# How many subsets are there of a set consisting of n elements?

1. Sep 4, 2014

### lesdavies123

Hi,

So I understand this problem a little, I just can't understand the ending! So saying that we have n elements, we want all the subsets consisting of r elements where r goes from 0 to n.

So we want (n choose 0) + (n choose 1) + ... + (n choose n) which is the summation of n choose r for values of r going from 0 to n. (sorry I don't know how to do the summation symbols). I'm fine so far, but then my teacher said this was equal to = summation of ( n choose r for values of r going from 0 to n ) x (1 exp r) x (1 exp(n-r)). So obviously the 1 exp r and 1 exp(n-r) will always be equal to 1. But this is where I really don't get it, she goes from this great big equation to (1+1)exp n which equals 2 exp n. Can someone please help me with this I know it's something I don't get from the summation, it's the transition I'm missing! Thank you hope the question is comprehensible!

2. Sep 4, 2014

3. Sep 4, 2014

### FactChecker

1) A short answer is 2n + 1. The reason is that every number from 0 to 2n has a unique binomial representation of the string of n 0s and 1s, like 01000101110....0. Each number matches one string and each string matches a subset where 1 in place j means that the j'th element is in the set and 0 means that the j'th element is not in the set. So the number of subsets are matched to all the numbers 0, 1, 2, ... , 2n.
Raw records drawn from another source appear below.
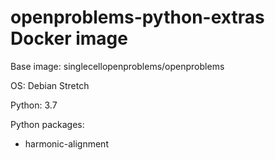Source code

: # openproblems-python-extras Docker image

Base image: singlecellopenproblems/openproblems

OS: Debian Stretch

Python: 3.7

Python packages:

* harmonic-alignment
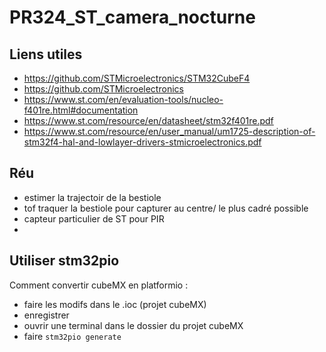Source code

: # PR324_ST_camera_nocturne

## Liens utiles

- https://github.com/STMicroelectronics/STM32CubeF4
- https://github.com/STMicroelectronics
- https://www.st.com/en/evaluation-tools/nucleo-f401re.html#documentation
- https://www.st.com/resource/en/datasheet/stm32f401re.pdf
- https://www.st.com/resource/en/user_manual/um1725-description-of-stm32f4-hal-and-lowlayer-drivers-stmicroelectronics.pdf

## Réu
- estimer la trajectoir de la bestiole
- tof traquer la bestiole pour capturer au centre/ le plus cadré possible
- capteur particulier de ST pour PIR
- 

## Utiliser stm32pio

Comment convertir cubeMX en platformio :
- faire les modifs dans le .ioc (projet cubeMX)
- enregistrer
- ouvrir une terminal dans le dossier du projet cubeMX
- faire `stm32pio generate`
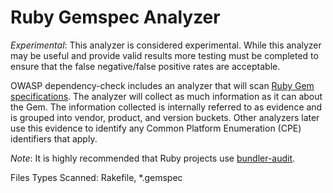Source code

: Ruby Gemspec Analyzer
=====================

*Experimental*: This analyzer is considered experimental. While this analyzer may 
be useful and provide valid results more testing must be completed to ensure that
the false negative/false positive rates are acceptable. 

OWASP dependency-check includes an analyzer that will scan [Ruby Gem](https://rubygems.org/)
[specifications](http://guides.rubygems.org/specification-reference/). The
analyzer will collect as much information as it can about the Gem. The
information collected is internally referred to as evidence and is grouped
into vendor, product, and version buckets. Other analyzers later use this
evidence to identify any Common Platform Enumeration (CPE) identifiers that
apply.

*Note*: It is highly recommended that Ruby projects use
[bundler-audit](https://github.com/rubysec/bundler-audit#readme).

Files Types Scanned: Rakefile, \*.gemspec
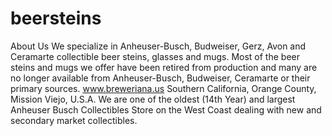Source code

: # beersteins
About Us We specialize in Anheuser-Busch, Budweiser, Gerz, Avon and Ceramarte collectible beer steins, glasses and mugs. Most of the beer steins and mugs we offer have been retired from production and many are no longer available from Anheuser-Busch, Budweiser, Ceramarte or their primary sources.  www.breweriana.us  Southern California, Orange County, Mission Viejo, U.S.A.  We are one of the oldest (14th Year) and largest Anheuser Busch Collectibles Store on the West Coast dealing with new and secondary market collectibles.
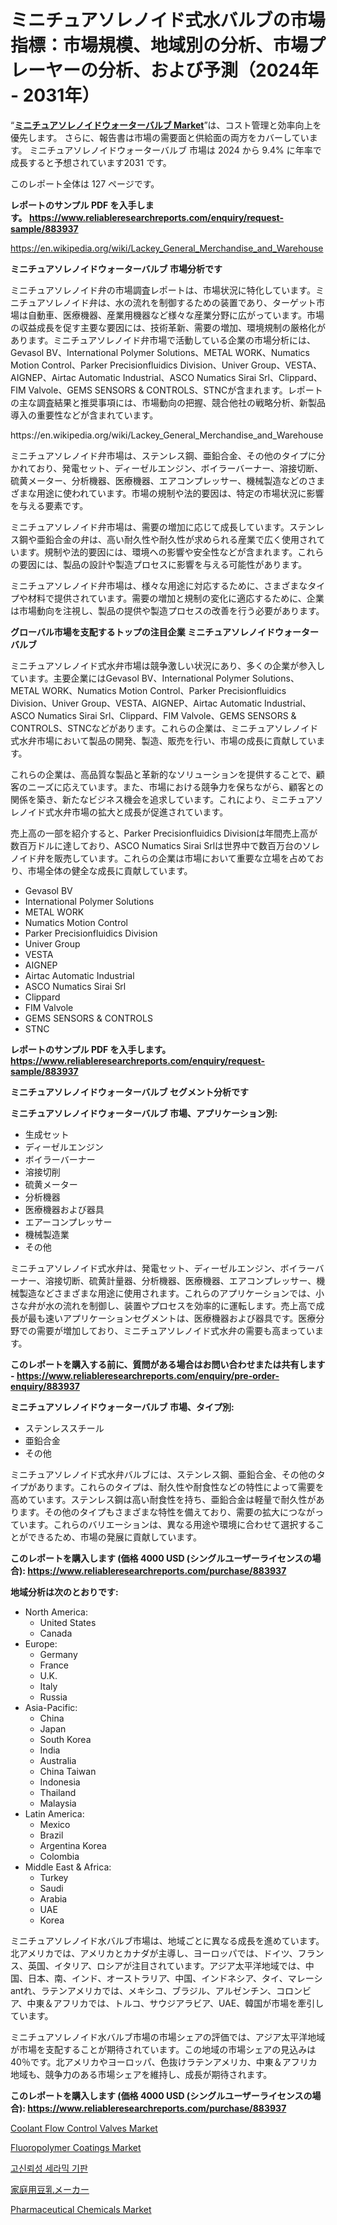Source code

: <p><h1>ミニチュアソレノイド式水バルブの市場指標：市場規模、地域別の分析、市場プレーヤーの分析、および予測（2024年 - 2031年）</h1></p><p>&ldquo;<strong><a href="https://www.reliableresearchreports.com/miniature-solenoid-water-valve-r883937">ミニチュアソレノイドウォーターバルブ Market</a></strong>&rdquo;は、コスト管理と効率向上を優先します。 さらに、報告書は市場の需要面と供給面の両方をカバーしています。 ミニチュアソレノイドウォーターバルブ 市場は 2024 から 9.4% に年率で成長すると予想されています2031 です。</p>
<p>このレポート全体は 127 ページです。</p>
<p><strong>レポートのサンプル PDF を入手します。&nbsp;<a href="https://www.reliableresearchreports.com/enquiry/request-sample/883937">https://www.reliableresearchreports.com/enquiry/request-sample/883937</a></strong></p>
<p><a href="https://en.wikipedia.org/wiki/Lackey_General_Merchandise_and_Warehouse">https://en.wikipedia.org/wiki/Lackey_General_Merchandise_and_Warehouse</a></p>
<p><strong>ミニチュアソレノイドウォーターバルブ 市場分析です</strong></p>
<p><p>ミニチュアソレノイド弁の市場調査レポートは、市場状況に特化しています。ミニチュアソレノイド弁は、水の流れを制御するための装置であり、ターゲット市場は自動車、医療機器、産業用機器など様々な産業分野に広がっています。市場の収益成長を促す主要な要因には、技術革新、需要の増加、環境規制の厳格化があります。ミニチュアソレノイド弁市場で活動している企業の市場分析には、Gevasol BV、International Polymer Solutions、METAL WORK、Numatics Motion Control、Parker Precisionfluidics Division、Univer Group、VESTA、AIGNEP、Airtac Automatic Industrial、ASCO Numatics Sirai Srl、Clippard、FIM Valvole、GEMS SENSORS & CONTROLS、STNCが含まれます。レポートの主な調査結果と推奨事項には、市場動向の把握、競合他社の戦略分析、新製品導入の重要性などが含まれています。</p></p>
<p>https://en.wikipedia.org/wiki/Lackey_General_Merchandise_and_Warehouse</p>
<p><p>ミニチュアソレノイド弁市場は、ステンレス鋼、亜鉛合金、その他のタイプに分かれており、発電セット、ディーゼルエンジン、ボイラーバーナー、溶接切断、硫黄メーター、分析機器、医療機器、エアコンプレッサー、機械製造などのさまざまな用途に使われています。市場の規制や法的要因は、特定の市場状況に影響を与える要素です。</p><p>ミニチュアソレノイド弁市場は、需要の増加に応じて成長しています。ステンレス鋼や亜鉛合金の弁は、高い耐久性や耐久性が求められる産業で広く使用されています。規制や法的要因には、環境への影響や安全性などが含まれます。これらの要因には、製品の設計や製造プロセスに影響を与える可能性があります。</p><p>ミニチュアソレノイド弁市場は、様々な用途に対応するために、さまざまなタイプや材料で提供されています。需要の増加と規制の変化に適応するために、企業は市場動向を注視し、製品の提供や製造プロセスの改善を行う必要があります。</p></p>
<p><strong>グローバル市場を支配するトップの注目企業 ミニチュアソレノイドウォーターバルブ</strong></p>
<p><p>ミニチュアソレノイド式水弁市場は競争激しい状況にあり、多くの企業が参入しています。主要企業にはGevasol BV、International Polymer Solutions、METAL WORK、Numatics Motion Control、Parker Precisionfluidics Division、Univer Group、VESTA、AIGNEP、Airtac Automatic Industrial、ASCO Numatics Sirai Srl、Clippard、FIM Valvole、GEMS SENSORS & CONTROLS、STNCなどがあります。これらの企業は、ミニチュアソレノイド式水弁市場において製品の開発、製造、販売を行い、市場の成長に貢献しています。</p><p>これらの企業は、高品質な製品と革新的なソリューションを提供することで、顧客のニーズに応えています。また、市場における競争力を保ちながら、顧客との関係を築き、新たなビジネス機会を追求しています。これにより、ミニチュアソレノイド式水弁市場の拡大と成長が促進されています。</p><p>売上高の一部を紹介すると、Parker Precisionfluidics Divisionは年間売上高が数百万ドルに達しており、ASCO Numatics Sirai Srlは世界中で数百万台のソレノイド弁を販売しています。これらの企業は市場において重要な立場を占めており、市場全体の健全な成長に貢献しています。</p></p>
<p><ul><li>Gevasol BV</li><li>International Polymer Solutions</li><li>METAL WORK</li><li>Numatics Motion Control</li><li>Parker Precisionfluidics Division</li><li>Univer Group</li><li>VESTA</li><li>AIGNEP</li><li>Airtac Automatic Industrial</li><li>ASCO Numatics Sirai Srl</li><li>Clippard</li><li>FIM Valvole</li><li>GEMS SENSORS & CONTROLS</li><li>STNC</li></ul></p>
<p><strong>レポートのサンプル PDF を入手します。 <a href="https://www.reliableresearchreports.com/enquiry/request-sample/883937">https://www.reliableresearchreports.com/enquiry/request-sample/883937</a></strong></p>
<p><strong>ミニチュアソレノイドウォーターバルブ セグメント分析です</strong></p>
<p><strong>ミニチュアソレノイドウォーターバルブ 市場、アプリケーション別:</strong></p>
<p><ul><li>生成セット</li><li>ディーゼルエンジン</li><li>ボイラーバーナー</li><li>溶接切削</li><li>硫黄メーター</li><li>分析機器</li><li>医療機器および器具</li><li>エアーコンプレッサー</li><li>機械製造業</li><li>その他</li></ul></p>
<p><p>ミニチュアソレノイド式水弁は、発電セット、ディーゼルエンジン、ボイラーバーナー、溶接切断、硫黄計量器、分析機器、医療機器、エアコンプレッサー、機械製造などさまざまな用途に使用されます。これらのアプリケーションでは、小さな弁が水の流れを制御し、装置やプロセスを効率的に運転します。売上高で成長が最も速いアプリケーションセグメントは、医療機器および器具です。医療分野での需要が増加しており、ミニチュアソレノイド式水弁の需要も高まっています。</p></p>
<p><strong>このレポートを購入する前に、質問がある場合はお問い合わせまたは共有します - <a href="https://www.reliableresearchreports.com/enquiry/pre-order-enquiry/883937">https://www.reliableresearchreports.com/enquiry/pre-order-enquiry/883937</a></strong></p>
<p><strong>ミニチュアソレノイドウォーターバルブ 市場、タイプ別:</strong></p>
<p><ul><li>ステンレススチール</li><li>亜鉛合金</li><li>その他</li></ul></p>
<p><p>ミニチュアソレノイド式水弁バルブには、ステンレス鋼、亜鉛合金、その他のタイプがあります。これらのタイプは、耐久性や耐食性などの特性によって需要を高めています。ステンレス鋼は高い耐食性を持ち、亜鉛合金は軽量で耐久性があります。その他のタイプもさまざまな特性を備えており、需要の拡大につながっています。これらのバリエーションは、異なる用途や環境に合わせて選択することができるため、市場の発展に貢献しています。</p></p>
<p><strong>このレポートを購入します (価格 4000 USD (シングルユーザーライセンスの場合): <a href="https://www.reliableresearchreports.com/purchase/883937">https://www.reliableresearchreports.com/purchase/883937</a></strong></p>
<p><strong>地域分析は次のとおりです:</strong></p>
<p><ul>
    <li>
        North America:
        <ul>
            <li>United States</li>
            <li>Canada</li>
        </ul>
    </li>
    <li>
        Europe:
        <ul>
            <li>Germany</li>
            <li>France</li>
            <li>U.K.</li>
            <li>Italy</li>
            <li>Russia</li>
        </ul>
    </li>
    <li>
        Asia-Pacific:
        <ul>
            <li>China</li>
            <li>Japan</li>
            <li>South Korea</li>
            <li>India</li>
            <li>Australia</li>
            <li>China Taiwan</li>
            <li>Indonesia</li>
            <li>Thailand</li>
            <li>Malaysia</li>
        </ul>
    </li>
    <li>
        Latin America:
        <ul>
            <li>Mexico</li>
            <li>Brazil</li>
            <li>Argentina Korea</li>
            <li>Colombia</li>
        </ul>
    </li>
    <li>
        Middle East & Africa:
        <ul>
            <li>Turkey</li>
            <li>Saudi</li>
            <li>Arabia</li>
            <li>UAE</li>
            <li>Korea</li>
        </ul>
    </li>
    </ul></p>
<p><p>ミニチュアソレノイド水バルブ市場は、地域ごとに異なる成長を進めています。北アメリカでは、アメリカとカナダが主導し、ヨーロッパでは、ドイツ、フランス、英国、イタリア、ロシアが注目されています。アジア太平洋地域では、中国、日本、南、インド、オーストラリア、中国、インドネシア、タイ、マレーシantれ、ラテンアメリカでは、メキシコ、ブラジル、アルゼンチン、コロンビア、中東＆アフリカでは、トルコ、サウジアラビア、UAE、韓国が市場を牽引しています。</p><p>ミニチュアソレノイド水バルブ市場の市場シェアの評価では、アジア太平洋地域が市場を支配することが期待されています。この地域の市場シェアの見込みは40％です。北アメリカやヨーロッパ、色抜けラテンアメリカ、中東＆アフリカ地域も、競争力のある市場シェアを維持し、成長が期待されます。</p></p>
<p><strong>このレポートを購入します (価格 4000 USD (シングルユーザーライセンスの場合): <a href="https://www.reliableresearchreports.com/purchase/883937">https://www.reliableresearchreports.com/purchase/883937</a></strong></p>
<p><p><a href="https://issuu.com/reportprime-2/docs/coolant-flow-control-valves-market-_b1af2e7ad6579f">Coolant Flow Control Valves Market</a></p><p><a href="https://issuu.com/reportprime-2/docs/fluoropolymer-coatings-market-size-_54c4dda01837af">Fluoropolymer Coatings Market</a></p><p><a href="https://github.com/laholand/Market-Research-Report-List-6/blob/main/1287792108207.md">고신뢰성 세라믹 기판</a></p><p><a href="https://github.com/mohamedbakry57/Market-Research-Report-List-5/blob/main/802543887317.md">家庭用豆乳メーカー</a></p><p><a href="https://medium.com/@bethelokon998/pharmaceutical-chemicals-market-share-size-trends-industry-analysis-report-by-type-by-end-use-9432c54026ce">Pharmaceutical Chemicals Market</a></p></p>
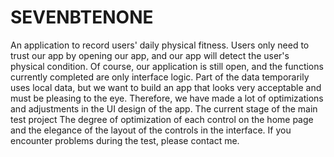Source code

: # SEVENBTENONE
An application to record users' daily physical fitness. Users only need to trust our app by opening our app, and our app will detect the user's physical condition. Of course, our application is still open, and the functions currently completed are only interface logic. Part of the data temporarily uses local data, but we want to build an app that looks very acceptable and must be pleasing to the eye. Therefore, we have made a lot of optimizations and adjustments in the UI design of the app. The current stage of the main test project The degree of optimization of each control on the home page and the elegance of the layout of the controls in the interface. If you encounter problems during the test, please contact me.

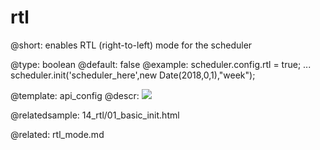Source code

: rtl
=============

@short: enables RTL (right-to-left) mode for the scheduler
	

@type: boolean
@default: false
@example:
scheduler.config.rtl = true;
...
scheduler.init('scheduler_here',new Date(2018,0,1),"week");


@template:	api_config
@descr:
<img src="rtl.png"/>

@relatedsample:
14_rtl/01_basic_init.html

@related:
rtl_mode.md
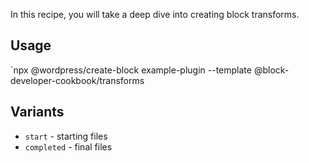 In this recipe, you will take a deep dive into creating block transforms.

## Usage

`npx @wordpress/create-block example-plugin --template @block-developer-cookbook/transforms

## Variants

-   `start` - starting files
-   `completed` - final files
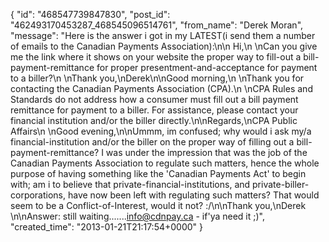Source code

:  {
   "id": "468547739847830",
   "post_id": "462493170453287_468545096514761",
   "from_name": "Derek Moran",
   "message": "Here is the answer i got in my LATEST(i send them a number of emails to the Canadian Payments Association):\n\n Hi,\n \nCan you give me the link where it shows on your website the proper way to fill-out a bill-payment-remittance for proper presentment-and-acceptance for payment to a biller?\n \nThank you,\nDerek\n\nGood morning,\n \nThank you for contacting the Canadian Payments Association (CPA).\n \nCPA Rules and Standards do not address how a consumer must fill out a bill payment remittance for payment to a biller. For assistance, please contact your financial institution and/or the biller directly.\n\nRegards,\nCPA Public Affairs\n \nGood evening,\n\nUmmm, im confused; why would i ask my/a financial-institution and/or the biller on the proper way of filling out a bill-payment-remittance?  I was under the impression that was the job of the Canadian Payments Association to regulate such matters, hence the whole purpose of having something like the 'Canadian Payments Act' to begin with; am i to believe that private-financial-institutions, and private-biller-corporations, have now been left with regulating such matters?  That would seem to be a Conflict-of-Interest, would it not?      :/\n\nThank you,\nDerek \n\nAnswer: still waiting.......<info@cdnpay.ca> - if'ya need it ;)",
   "created_time": "2013-01-21T21:17:54+0000"
 }
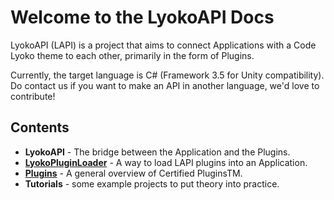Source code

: # Welcome to the LyokoAPI Docs

LyokoAPI \(LAPI\) is a project that aims to connect Applications with a Code Lyoko theme to each other, primarily in the form of Plugins.

Currently, the target language is C\# \(Framework 3.5 for Unity compatibility\).  
 Do contact us if you want to make an API in another language, we'd love to contribute!

## Contents

* **LyokoAPI** - The bridge between the Application and the Plugins.
* [**LyokoPluginLoader**](pluginloader/loading-plugins.md) - A way to load LAPI plugins into an Application.
* [**Plugins**](lyokoplugin/verified-plugins.md) - A general overview of Certified PluginsTM.
* **Tutorials** - some example projects to put theory into practice.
That is 2n+1 numbers so there are that many subsets. This is counting both the empty set and the entire set.

2) I don't understand why you say that selecting r out of n gives (r)exp n subsets. Did I read that right? The number of possible combinations of n things taken r at a time is n! / (r! * (n-r)!).

4. Sep 4, 2014

### da_nang

Isn't it $2^n$ since the number of subsets is the cardinality of the power set?

5. Sep 5, 2014

### FactChecker

Oh, I think you are right. Without thinking, I added one for the null set. But that was already counted, wasn't it. Thanks.

6. Sep 5, 2014

### HallsofIvy

Staff Emeritus
It is fairly easy to prove that a set with n members has $2^n$ subsets by induction:

1) The empty set, with 0 members has only $2^0= 1$ subset, the empty set itself.

2) Suppose that, for some fixed number, k, any set with k members has $2^k$ subsets.
If a set, A, has k+ 1 members, then it has at least one member. We can choose any one of its members, call it "x", and observe that all subsets pf A can be divided into two classes- those that contain "x" and those that don't. Every subset that does not contain "x" is a subset of A\ {x} which has k members so there are $2^k$ such subsets. Every subset that does contain "x" is equal to a set which does not contain "x" union {x} and so there are also $2^n$ such subsets. A has $2^k+ 2^k= 2(2^k)= 2^{k+1}$ subsets.

7. Sep 5, 2014

### caveman1917

Another way to do it would be to consider a bijection between the set of subsets of a finite set and the set of binary strings of length equal to the cardinality of the set (every subset is defined by whether each element is either in or not in the subset). The cardinality of the set of binary strings of length n is directly $2^n$.

Last edited: Sep 5, 2014
8. Sep 5, 2014

### mathwonk

given any subset define a function that equals 1 on that subset and zero on the complement. conversely given any such function define a subset as the subset of points where the function equals 1. hence the number of subsets equals the number of functions to the 2 - point set {0,1}, which is 2^n.

9. Sep 6, 2014

### caveman1917

I think you can make that more minimal by doing away with the necessity of defining those functions. Subset membership of a set is defined in terms of predicates over the elements of that set. Depending on how exactly we define things we can either take the set of such possible predicates or the set of equivalence classes of those predicates where two predicates are equivalent iff they define the same set. We can then consider binary strings of length n as a notational system for that set of equivalence classes of predicates over the set, rather than having to define these as functions from the set to {0,1}.

10. Sep 7, 2014

### lesdavies123

Thank you for all the answers and different perspectives guys I get it now!